PublisherSociety for Range Management
JournalJournal of Range Management
AbstractRoundups are used to maintain feral horse populations in balance with rangeland grazing capacity, but little is known about short-term and long-term effects of roundups on horses. We evaluated the effects of roundups on behavior and reproduction of feral horses. The study was conducted near Challis, Ida. during 1994-1995, and repeated near Lander, Wyo. during 1995-1996. Horses were randomly assigned to 3 different treatment groups.

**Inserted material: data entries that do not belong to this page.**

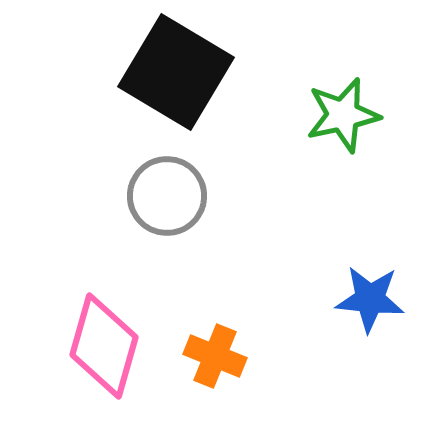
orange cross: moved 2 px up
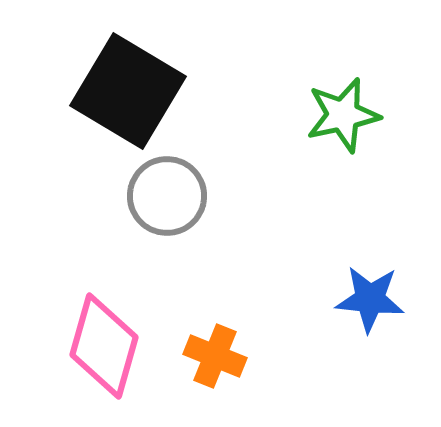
black square: moved 48 px left, 19 px down
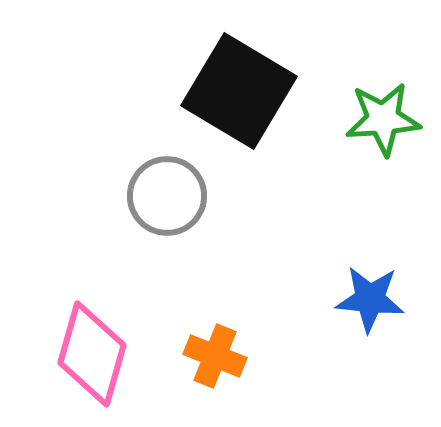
black square: moved 111 px right
green star: moved 40 px right, 4 px down; rotated 8 degrees clockwise
pink diamond: moved 12 px left, 8 px down
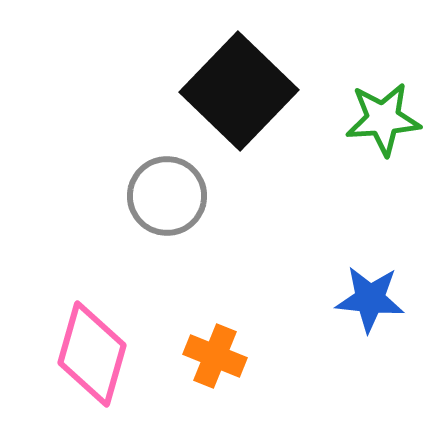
black square: rotated 13 degrees clockwise
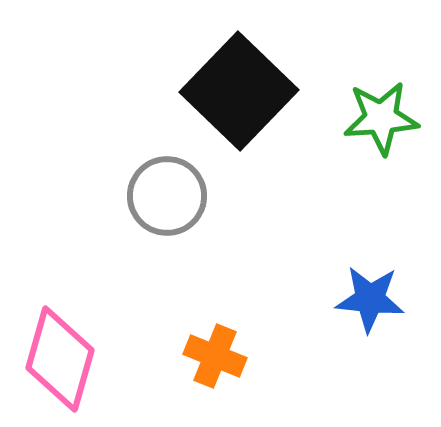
green star: moved 2 px left, 1 px up
pink diamond: moved 32 px left, 5 px down
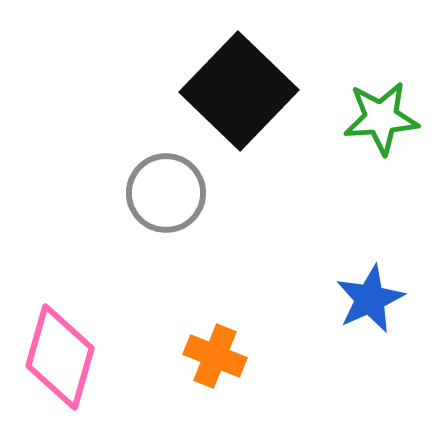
gray circle: moved 1 px left, 3 px up
blue star: rotated 30 degrees counterclockwise
pink diamond: moved 2 px up
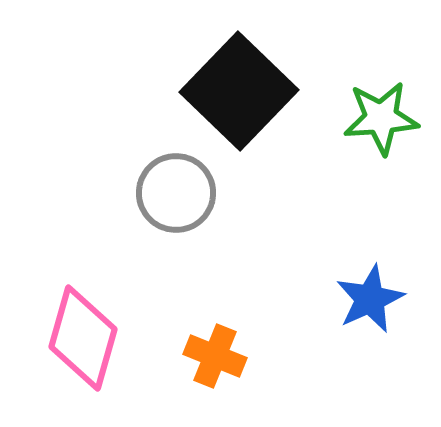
gray circle: moved 10 px right
pink diamond: moved 23 px right, 19 px up
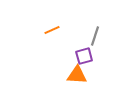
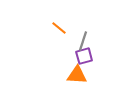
orange line: moved 7 px right, 2 px up; rotated 63 degrees clockwise
gray line: moved 12 px left, 5 px down
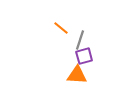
orange line: moved 2 px right
gray line: moved 3 px left, 1 px up
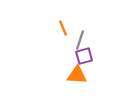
orange line: moved 2 px right; rotated 28 degrees clockwise
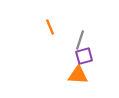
orange line: moved 13 px left, 1 px up
orange triangle: moved 1 px right
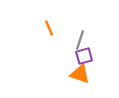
orange line: moved 1 px left, 1 px down
orange triangle: moved 2 px right, 1 px up; rotated 15 degrees clockwise
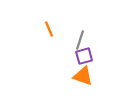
orange line: moved 1 px down
orange triangle: moved 3 px right, 2 px down
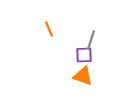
gray line: moved 11 px right
purple square: moved 1 px up; rotated 12 degrees clockwise
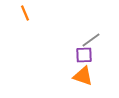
orange line: moved 24 px left, 16 px up
gray line: rotated 36 degrees clockwise
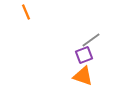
orange line: moved 1 px right, 1 px up
purple square: rotated 18 degrees counterclockwise
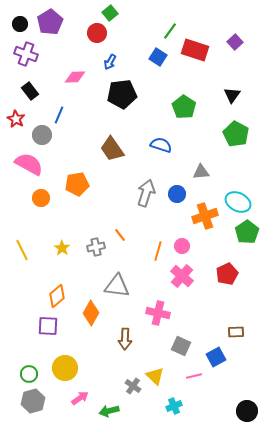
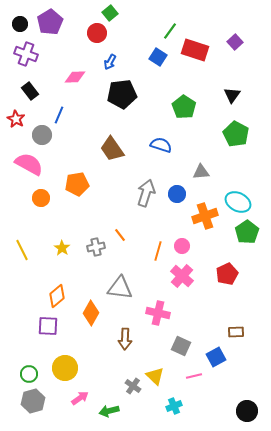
gray triangle at (117, 286): moved 3 px right, 2 px down
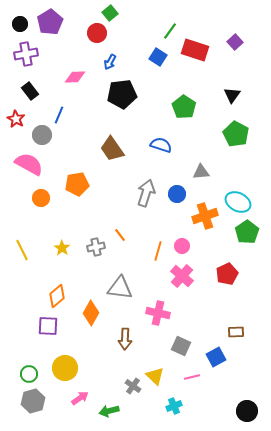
purple cross at (26, 54): rotated 30 degrees counterclockwise
pink line at (194, 376): moved 2 px left, 1 px down
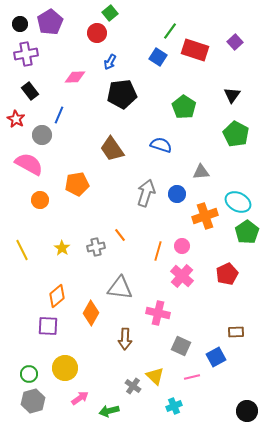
orange circle at (41, 198): moved 1 px left, 2 px down
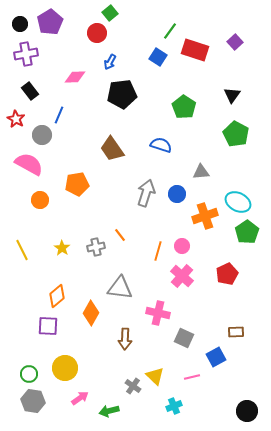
gray square at (181, 346): moved 3 px right, 8 px up
gray hexagon at (33, 401): rotated 25 degrees clockwise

One group (ADOPTED) was gathered by a Bureau of Land Management roundup crew using a helicopter. These horses were removed and placed in the Adopt-A-Horse Program. The second group (SIMULATED) consisted of horses that were gathered by helicopter, but these horses evaded capture and remained in the study area after the roundup. Horses in the third group (CONTROL) were not herded by helicopter. Horse behavior was monitored in the SIMULATED and CONTROL groups before and after roundups. Behavioral variables analyzed were the percentage of time spent resting, feeding, vigilant, traveling, and engaged in agonistic encounters. Neither foraging or social behavior of feral horses was affected by roundups in either study area (P > 0.10). Reproduction was monitored within the SIMULATED, CONTROL, and ADOPTED groups during the year following roundups. The percentages of mares with live foals did not differ (P > 0.10) among the 3 treatment groups in Idaho or Wyoming. Foaling success rates in Idaho were 29%, 31%, and 43% for CONTROL, ADOPTED, and SIMULATED mares, respectively. In Wyoming, foaling success rates were 29%, 42%, and 48% for CONTROL, ADOPTED, and SIMULATED groups, respectively. We found no evidence that roundups had deleterious effects on behavior or reproduction of feral horses.